A Moon Dream
Last night I had one of my weird dreams. This one stuck with me. It made me feel as though I wanted to try and interpret it.
In the dream I was sitting at a bar. Nothing dramatic, just one of those places where people come and go and conversations blur together. At some point I noticed a water bottle sitting nearby. I picked it up and took it with me.
Later someone asked, “Did you see a water bottle?”
And I said no.
But I had it.
Not in a sneaky way. It’s just that strange dream logic where something ends up in your hands. You don’t quite know how it happened.

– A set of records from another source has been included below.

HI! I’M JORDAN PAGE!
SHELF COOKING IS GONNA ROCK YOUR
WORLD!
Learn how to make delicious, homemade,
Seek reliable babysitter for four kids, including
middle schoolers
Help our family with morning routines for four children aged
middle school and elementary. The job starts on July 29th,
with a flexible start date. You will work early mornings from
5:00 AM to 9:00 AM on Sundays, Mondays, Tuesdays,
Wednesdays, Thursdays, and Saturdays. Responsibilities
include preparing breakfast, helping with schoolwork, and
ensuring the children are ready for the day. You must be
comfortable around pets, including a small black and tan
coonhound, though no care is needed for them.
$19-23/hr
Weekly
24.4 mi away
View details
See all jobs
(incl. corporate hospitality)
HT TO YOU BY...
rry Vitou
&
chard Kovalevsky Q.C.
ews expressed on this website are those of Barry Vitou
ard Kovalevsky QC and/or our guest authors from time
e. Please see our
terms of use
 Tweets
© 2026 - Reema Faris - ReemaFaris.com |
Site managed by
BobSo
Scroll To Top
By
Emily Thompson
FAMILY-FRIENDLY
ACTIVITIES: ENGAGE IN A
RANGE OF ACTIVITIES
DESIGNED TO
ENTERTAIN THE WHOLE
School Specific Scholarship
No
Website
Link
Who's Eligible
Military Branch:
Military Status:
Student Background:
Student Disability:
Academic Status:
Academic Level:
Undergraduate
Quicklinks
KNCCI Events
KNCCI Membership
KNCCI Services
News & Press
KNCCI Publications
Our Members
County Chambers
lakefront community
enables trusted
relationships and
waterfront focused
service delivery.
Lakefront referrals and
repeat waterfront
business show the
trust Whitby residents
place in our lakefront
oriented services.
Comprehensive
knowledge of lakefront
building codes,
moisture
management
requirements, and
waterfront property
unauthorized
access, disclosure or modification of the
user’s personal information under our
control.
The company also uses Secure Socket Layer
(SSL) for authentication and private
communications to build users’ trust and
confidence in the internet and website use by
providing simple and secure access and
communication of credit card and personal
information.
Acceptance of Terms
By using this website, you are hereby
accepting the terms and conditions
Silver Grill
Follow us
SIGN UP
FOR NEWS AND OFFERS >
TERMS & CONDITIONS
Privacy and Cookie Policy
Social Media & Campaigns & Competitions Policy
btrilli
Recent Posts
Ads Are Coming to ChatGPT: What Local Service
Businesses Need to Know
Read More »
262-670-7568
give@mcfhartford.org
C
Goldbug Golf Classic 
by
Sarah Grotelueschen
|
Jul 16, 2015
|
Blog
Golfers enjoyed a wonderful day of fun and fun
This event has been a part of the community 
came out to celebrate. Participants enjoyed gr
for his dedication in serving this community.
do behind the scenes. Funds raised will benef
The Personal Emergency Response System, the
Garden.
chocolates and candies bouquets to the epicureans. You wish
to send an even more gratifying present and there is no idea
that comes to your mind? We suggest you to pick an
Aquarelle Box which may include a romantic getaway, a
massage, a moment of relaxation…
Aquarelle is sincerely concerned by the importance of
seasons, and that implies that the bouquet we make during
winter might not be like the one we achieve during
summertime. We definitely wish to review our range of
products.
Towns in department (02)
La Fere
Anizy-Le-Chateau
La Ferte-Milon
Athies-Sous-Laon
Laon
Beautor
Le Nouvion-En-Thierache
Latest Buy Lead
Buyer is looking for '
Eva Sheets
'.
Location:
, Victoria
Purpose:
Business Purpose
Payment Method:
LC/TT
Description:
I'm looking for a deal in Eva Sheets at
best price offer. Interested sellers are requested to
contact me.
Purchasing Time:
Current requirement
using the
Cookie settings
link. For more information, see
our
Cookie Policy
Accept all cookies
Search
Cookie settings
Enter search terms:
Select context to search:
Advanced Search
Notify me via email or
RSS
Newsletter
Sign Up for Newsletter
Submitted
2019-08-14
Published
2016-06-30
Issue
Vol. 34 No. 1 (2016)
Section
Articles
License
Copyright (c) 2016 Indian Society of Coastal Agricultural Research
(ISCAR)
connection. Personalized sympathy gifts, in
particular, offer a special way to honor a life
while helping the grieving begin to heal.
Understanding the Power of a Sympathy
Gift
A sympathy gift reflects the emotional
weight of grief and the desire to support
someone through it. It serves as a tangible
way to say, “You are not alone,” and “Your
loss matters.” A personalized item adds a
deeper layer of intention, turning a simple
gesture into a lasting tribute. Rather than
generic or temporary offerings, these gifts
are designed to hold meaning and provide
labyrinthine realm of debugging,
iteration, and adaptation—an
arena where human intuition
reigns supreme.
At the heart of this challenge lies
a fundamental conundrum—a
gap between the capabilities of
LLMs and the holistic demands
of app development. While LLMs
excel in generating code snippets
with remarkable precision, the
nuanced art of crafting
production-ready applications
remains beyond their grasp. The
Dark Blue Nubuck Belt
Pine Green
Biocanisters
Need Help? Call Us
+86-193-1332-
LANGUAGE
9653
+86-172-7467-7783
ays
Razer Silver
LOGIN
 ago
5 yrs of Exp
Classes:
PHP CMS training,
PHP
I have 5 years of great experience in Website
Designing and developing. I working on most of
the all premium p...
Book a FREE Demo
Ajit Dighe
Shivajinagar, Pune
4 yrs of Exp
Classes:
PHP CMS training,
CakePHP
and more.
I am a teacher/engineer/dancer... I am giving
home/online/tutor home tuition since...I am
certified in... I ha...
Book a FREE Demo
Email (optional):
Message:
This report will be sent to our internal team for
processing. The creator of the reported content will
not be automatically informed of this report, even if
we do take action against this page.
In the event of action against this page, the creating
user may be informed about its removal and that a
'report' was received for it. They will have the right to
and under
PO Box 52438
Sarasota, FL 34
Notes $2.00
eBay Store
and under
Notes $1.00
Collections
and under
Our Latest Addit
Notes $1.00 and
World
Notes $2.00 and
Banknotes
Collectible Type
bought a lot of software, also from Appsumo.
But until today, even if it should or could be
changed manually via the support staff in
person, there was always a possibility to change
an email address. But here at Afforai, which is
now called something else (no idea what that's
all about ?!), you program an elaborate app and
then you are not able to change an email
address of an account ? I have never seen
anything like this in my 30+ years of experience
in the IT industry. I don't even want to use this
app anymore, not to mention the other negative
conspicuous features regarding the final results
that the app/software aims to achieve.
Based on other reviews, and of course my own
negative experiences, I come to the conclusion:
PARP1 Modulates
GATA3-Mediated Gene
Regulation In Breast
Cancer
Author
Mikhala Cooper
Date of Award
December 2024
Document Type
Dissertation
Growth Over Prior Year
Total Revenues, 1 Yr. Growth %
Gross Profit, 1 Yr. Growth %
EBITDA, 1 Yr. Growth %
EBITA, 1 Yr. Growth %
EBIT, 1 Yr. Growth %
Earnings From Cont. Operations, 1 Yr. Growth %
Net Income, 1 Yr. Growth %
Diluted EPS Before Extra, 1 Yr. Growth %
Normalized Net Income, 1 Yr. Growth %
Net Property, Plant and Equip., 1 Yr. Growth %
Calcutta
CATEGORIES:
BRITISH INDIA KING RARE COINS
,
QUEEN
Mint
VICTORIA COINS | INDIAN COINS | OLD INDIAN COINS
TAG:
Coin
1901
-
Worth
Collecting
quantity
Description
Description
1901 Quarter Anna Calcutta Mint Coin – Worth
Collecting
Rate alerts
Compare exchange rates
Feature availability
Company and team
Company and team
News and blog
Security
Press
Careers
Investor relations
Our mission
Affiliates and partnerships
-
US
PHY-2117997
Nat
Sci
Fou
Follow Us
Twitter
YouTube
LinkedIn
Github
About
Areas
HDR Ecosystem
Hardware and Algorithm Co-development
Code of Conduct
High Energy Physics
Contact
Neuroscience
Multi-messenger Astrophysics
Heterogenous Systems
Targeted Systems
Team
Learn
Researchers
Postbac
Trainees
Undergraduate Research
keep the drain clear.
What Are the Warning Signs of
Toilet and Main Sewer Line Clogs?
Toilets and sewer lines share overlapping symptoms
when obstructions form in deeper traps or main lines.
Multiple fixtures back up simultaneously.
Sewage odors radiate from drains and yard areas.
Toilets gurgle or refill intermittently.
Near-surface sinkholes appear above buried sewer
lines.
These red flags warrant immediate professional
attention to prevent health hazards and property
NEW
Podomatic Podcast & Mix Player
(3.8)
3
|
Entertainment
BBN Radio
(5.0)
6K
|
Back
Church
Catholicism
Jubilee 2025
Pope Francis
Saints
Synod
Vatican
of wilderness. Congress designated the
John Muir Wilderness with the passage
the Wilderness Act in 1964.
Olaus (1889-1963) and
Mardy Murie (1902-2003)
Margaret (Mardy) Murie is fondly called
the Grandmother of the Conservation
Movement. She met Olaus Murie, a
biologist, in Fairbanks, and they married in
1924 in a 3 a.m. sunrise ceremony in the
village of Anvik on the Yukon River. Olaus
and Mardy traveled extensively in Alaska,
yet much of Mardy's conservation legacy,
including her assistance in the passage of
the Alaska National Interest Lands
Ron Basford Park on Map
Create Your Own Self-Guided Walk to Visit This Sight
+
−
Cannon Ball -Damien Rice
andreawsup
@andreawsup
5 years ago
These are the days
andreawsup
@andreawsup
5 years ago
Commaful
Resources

I took it into the bathroom. A woman was there. She said, “Let me show you how to clean the lid.” She started washing it out carefully, clearing the little grooves where things get stuck.
I came back out to find a few other women sitting around the bottle. It looked like a tiny art project. Beautiful strangers. They were drawing on it, adding colorful stickers, covering it in messy art and symbols.
They weren’t asking whose bottle it was.
They were just decorating it.
By the time they were done it looked completely different — layered with colors, drawings, random pieces of expression.
And I remember holding it and thinking,
Well… I guess this is mine now.
But then I noticed something else.
Underneath the new stickers were old symbols from whoever owned it before. Markings that didn’t belong to me. Things I didn’t really want to carry around.
When I woke up in the dream the next morning, I realized the bar had called.
They thought I had the bottle.
And suddenly I felt stressed — not because I felt guilty exactly, but because I didn’t want the thing anymore. I just wanted to figure out how to return it cleanly. Quietly. Without it becoming a whole situation.
I remember thinking:
How do I give this back without feeling crappy about taking it?
And then I woke up.
—
I decided to pull a card about this weird dream
The Moon.

Which felt… appropriate.
The Moon is the card of dreams, intuition, and the strange middle space where things aren’t fully clear yet. It’s the path lit only by moonlight. There is just enough visibility to take the next step. But, it’s not enough to see the whole road.
I spent more time with the dream. It felt more like the bottle wasn’t really a bottle at all.
It felt like a container for something that passed through my life for a while.
Something that maybe wasn’t originally mine.
Something I picked up along the way.
While it was with me, it changed. Other people touched it, added perspective, added color. I looked at it closely. I cleaned parts of it out. I realized which symbols didn’t belong to me.
And in the end, I didn’t want to keep the container.
I just wanted to return it respectfully and keep walking.
Not everything that comes into our hands is meant to stay there.
Life often presents us with something. It is an experience, a story, a relationship, or a responsibility. We carry it for a while. We examine it. We add our own little stickers to it. We learn what parts belong to us and what parts don’t.
And eventually we realize we don’t need to keep holding it.
The lesson stays.
The color stays.
But the container can go back to the world.
Maybe that’s the quiet wisdom of the Moon.
Not everything needs to be solved in daylight.
Some things just move through us in the night, asking only that we notice what’s ours and what isn’t.
And when the time comes, we set the bottle back on the bar. It’s a little more colorful than when we found it and then we walk ahead lighter.